[Stored items]
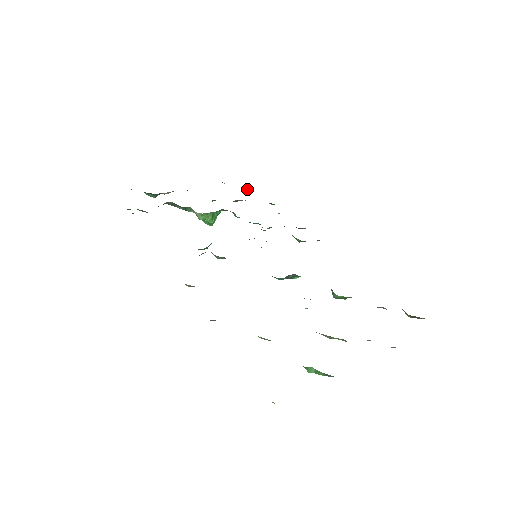
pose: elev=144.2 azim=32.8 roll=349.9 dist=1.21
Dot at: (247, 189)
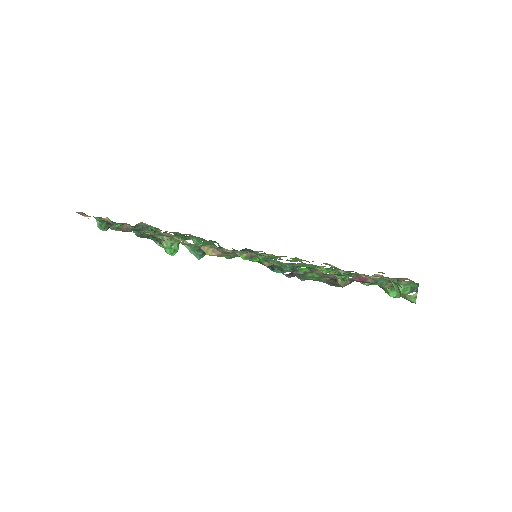
Dot at: (179, 234)
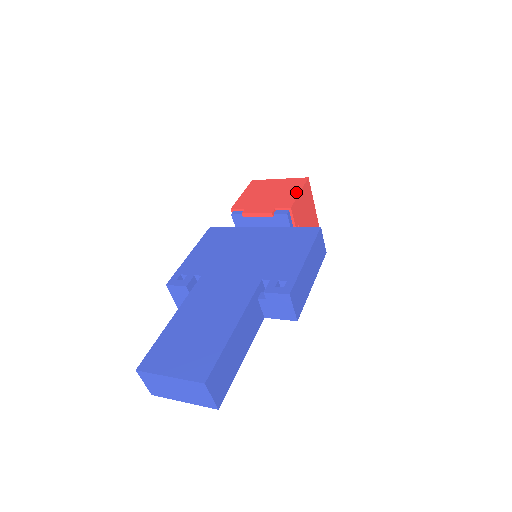
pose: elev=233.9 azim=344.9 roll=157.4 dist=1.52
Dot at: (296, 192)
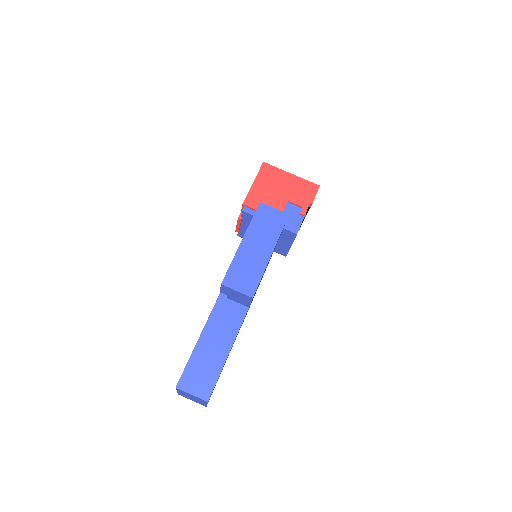
Dot at: (252, 185)
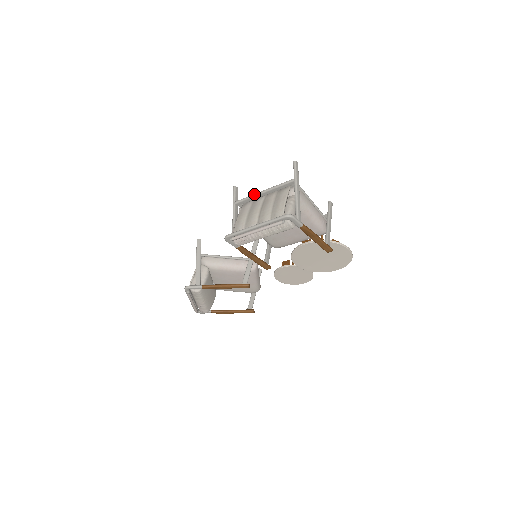
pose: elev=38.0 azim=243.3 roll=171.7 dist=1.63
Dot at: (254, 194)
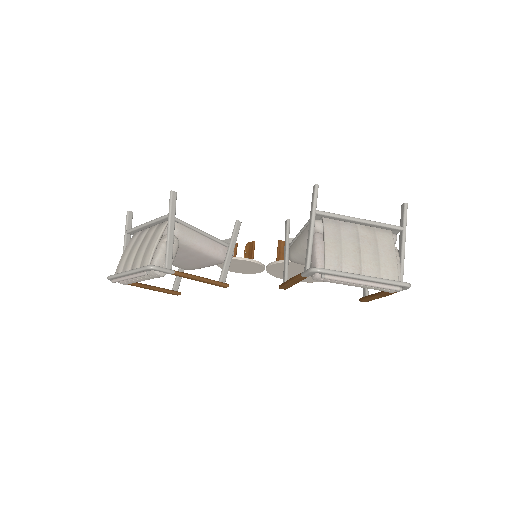
Dot at: (348, 216)
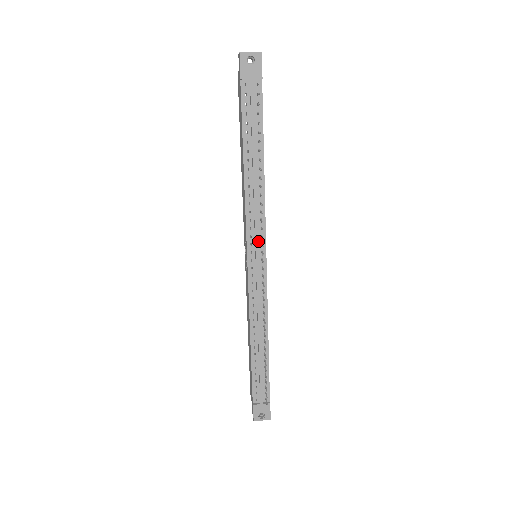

_Written instruction:_ Render the lines of every item above as a numbered list, omitting blank lines and leaving the pictures out.

_Complete output:_
1. pose: elev=144.2 azim=32.8 roll=349.9 dist=1.21
2. Dot at: (247, 189)
3. Dot at: (179, 234)
4. pose: elev=233.9 azim=344.9 roll=157.4 dist=1.52
5. Dot at: (296, 192)
6. Dot at: (252, 185)
7. pose: elev=38.0 azim=243.3 roll=171.7 dist=1.63
8. Dot at: (254, 194)
9. Dot at: (348, 216)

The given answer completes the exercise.